DESCRIPTION OF THE TASK:
Recast the stretch of the listing from its first line through the line containing "line at (1343, 1388): dashed -> solid" as a Markdown table with the columns No. and Entry, one row per line and blank lines left out.

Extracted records

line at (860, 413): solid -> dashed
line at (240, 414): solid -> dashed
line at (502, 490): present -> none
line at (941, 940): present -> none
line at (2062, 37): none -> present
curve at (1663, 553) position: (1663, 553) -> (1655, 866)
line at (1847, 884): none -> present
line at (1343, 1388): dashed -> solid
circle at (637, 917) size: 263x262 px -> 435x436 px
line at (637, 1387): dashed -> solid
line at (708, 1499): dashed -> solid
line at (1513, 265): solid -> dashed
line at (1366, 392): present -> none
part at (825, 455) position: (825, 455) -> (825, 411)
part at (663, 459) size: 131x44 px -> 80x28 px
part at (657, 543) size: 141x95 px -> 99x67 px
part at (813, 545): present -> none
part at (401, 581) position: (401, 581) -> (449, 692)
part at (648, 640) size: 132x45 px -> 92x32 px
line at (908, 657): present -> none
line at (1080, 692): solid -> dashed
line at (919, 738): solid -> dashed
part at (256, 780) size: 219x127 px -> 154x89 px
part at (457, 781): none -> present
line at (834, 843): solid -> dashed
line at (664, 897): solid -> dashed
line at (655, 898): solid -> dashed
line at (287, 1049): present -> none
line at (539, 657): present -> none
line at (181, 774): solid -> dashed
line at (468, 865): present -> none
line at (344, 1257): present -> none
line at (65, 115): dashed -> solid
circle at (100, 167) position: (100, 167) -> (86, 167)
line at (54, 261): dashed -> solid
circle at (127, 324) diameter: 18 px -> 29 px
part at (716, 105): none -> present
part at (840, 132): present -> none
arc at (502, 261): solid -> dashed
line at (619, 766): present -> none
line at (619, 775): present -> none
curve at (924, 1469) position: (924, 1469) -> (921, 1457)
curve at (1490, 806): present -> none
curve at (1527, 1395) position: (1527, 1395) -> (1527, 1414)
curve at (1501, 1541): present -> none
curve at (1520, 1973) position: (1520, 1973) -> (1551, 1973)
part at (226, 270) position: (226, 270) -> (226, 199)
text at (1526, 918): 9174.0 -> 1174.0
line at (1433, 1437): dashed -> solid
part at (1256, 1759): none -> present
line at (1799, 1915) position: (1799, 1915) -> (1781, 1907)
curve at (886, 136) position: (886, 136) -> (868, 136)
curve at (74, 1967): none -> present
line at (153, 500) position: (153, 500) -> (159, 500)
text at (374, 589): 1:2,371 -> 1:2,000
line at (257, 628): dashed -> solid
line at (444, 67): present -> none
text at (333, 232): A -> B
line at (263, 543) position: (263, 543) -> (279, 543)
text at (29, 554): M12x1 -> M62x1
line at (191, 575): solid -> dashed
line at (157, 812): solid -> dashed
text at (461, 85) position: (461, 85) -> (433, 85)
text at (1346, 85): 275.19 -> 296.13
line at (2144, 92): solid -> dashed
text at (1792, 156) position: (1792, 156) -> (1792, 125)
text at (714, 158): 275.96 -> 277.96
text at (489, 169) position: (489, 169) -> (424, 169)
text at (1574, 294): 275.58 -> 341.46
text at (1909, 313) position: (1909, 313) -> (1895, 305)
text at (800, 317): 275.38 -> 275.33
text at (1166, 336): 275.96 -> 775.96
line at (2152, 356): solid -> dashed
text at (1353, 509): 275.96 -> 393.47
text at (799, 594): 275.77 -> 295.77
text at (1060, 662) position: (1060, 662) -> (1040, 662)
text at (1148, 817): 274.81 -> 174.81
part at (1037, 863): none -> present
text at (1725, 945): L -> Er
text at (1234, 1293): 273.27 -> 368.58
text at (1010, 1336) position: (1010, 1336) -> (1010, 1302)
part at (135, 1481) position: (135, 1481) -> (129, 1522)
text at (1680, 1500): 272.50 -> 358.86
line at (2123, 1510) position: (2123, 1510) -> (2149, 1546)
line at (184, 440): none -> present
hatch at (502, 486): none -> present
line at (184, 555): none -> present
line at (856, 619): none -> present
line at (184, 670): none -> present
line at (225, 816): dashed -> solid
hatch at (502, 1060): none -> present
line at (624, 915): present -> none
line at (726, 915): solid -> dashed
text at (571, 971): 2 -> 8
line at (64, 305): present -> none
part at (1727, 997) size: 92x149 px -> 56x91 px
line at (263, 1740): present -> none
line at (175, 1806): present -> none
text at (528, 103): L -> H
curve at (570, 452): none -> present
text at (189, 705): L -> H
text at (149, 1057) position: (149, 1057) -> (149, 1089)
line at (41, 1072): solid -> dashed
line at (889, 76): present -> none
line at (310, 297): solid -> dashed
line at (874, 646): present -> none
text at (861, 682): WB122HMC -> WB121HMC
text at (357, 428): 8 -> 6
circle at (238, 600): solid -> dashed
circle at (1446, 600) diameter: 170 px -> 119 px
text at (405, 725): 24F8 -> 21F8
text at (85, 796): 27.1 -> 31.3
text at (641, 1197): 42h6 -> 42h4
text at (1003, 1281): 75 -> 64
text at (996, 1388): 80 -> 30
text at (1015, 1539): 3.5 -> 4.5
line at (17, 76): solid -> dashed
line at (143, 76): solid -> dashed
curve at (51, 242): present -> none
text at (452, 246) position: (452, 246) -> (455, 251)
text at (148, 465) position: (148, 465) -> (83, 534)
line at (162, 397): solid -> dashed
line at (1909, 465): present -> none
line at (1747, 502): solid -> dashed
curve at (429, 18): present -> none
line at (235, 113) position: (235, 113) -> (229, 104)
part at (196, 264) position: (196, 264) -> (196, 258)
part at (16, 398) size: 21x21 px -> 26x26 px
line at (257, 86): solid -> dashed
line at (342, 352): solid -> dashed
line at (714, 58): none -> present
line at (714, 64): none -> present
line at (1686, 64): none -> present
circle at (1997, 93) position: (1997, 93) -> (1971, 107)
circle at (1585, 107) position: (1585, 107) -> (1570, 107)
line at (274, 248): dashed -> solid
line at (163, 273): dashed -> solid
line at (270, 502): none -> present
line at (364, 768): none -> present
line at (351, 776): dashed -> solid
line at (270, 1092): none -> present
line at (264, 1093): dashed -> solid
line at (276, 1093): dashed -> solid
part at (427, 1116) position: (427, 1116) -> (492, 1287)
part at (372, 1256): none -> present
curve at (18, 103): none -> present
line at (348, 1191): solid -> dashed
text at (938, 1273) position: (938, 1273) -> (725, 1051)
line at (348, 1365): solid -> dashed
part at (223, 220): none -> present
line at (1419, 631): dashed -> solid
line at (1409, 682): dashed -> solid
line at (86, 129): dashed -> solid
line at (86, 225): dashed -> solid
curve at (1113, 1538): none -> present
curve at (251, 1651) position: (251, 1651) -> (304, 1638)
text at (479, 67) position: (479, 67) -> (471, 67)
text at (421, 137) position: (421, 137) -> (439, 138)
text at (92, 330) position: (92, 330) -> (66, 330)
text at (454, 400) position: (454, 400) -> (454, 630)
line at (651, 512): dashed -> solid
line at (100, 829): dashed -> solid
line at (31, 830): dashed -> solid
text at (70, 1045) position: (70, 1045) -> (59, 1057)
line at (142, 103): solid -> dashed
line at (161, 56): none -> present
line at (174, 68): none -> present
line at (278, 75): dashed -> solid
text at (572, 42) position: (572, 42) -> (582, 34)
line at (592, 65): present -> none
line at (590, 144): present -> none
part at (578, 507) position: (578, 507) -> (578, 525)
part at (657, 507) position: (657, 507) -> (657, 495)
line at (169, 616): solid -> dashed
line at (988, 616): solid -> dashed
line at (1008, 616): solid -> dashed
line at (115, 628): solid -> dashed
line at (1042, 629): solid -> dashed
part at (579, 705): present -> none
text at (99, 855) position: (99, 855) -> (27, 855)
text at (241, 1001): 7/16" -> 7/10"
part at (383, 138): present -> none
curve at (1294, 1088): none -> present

REPLY:
| No. | Entry |
|---|---|
| 1 | line at (860, 413): solid -> dashed |
| 2 | line at (240, 414): solid -> dashed |
| 3 | line at (502, 490): present -> none |
| 4 | line at (941, 940): present -> none |
| 5 | line at (2062, 37): none -> present |
| 6 | curve at (1663, 553) position: (1663, 553) -> (1655, 866) |
| 7 | line at (1847, 884): none -> present |
| 8 | line at (1343, 1388): dashed -> solid |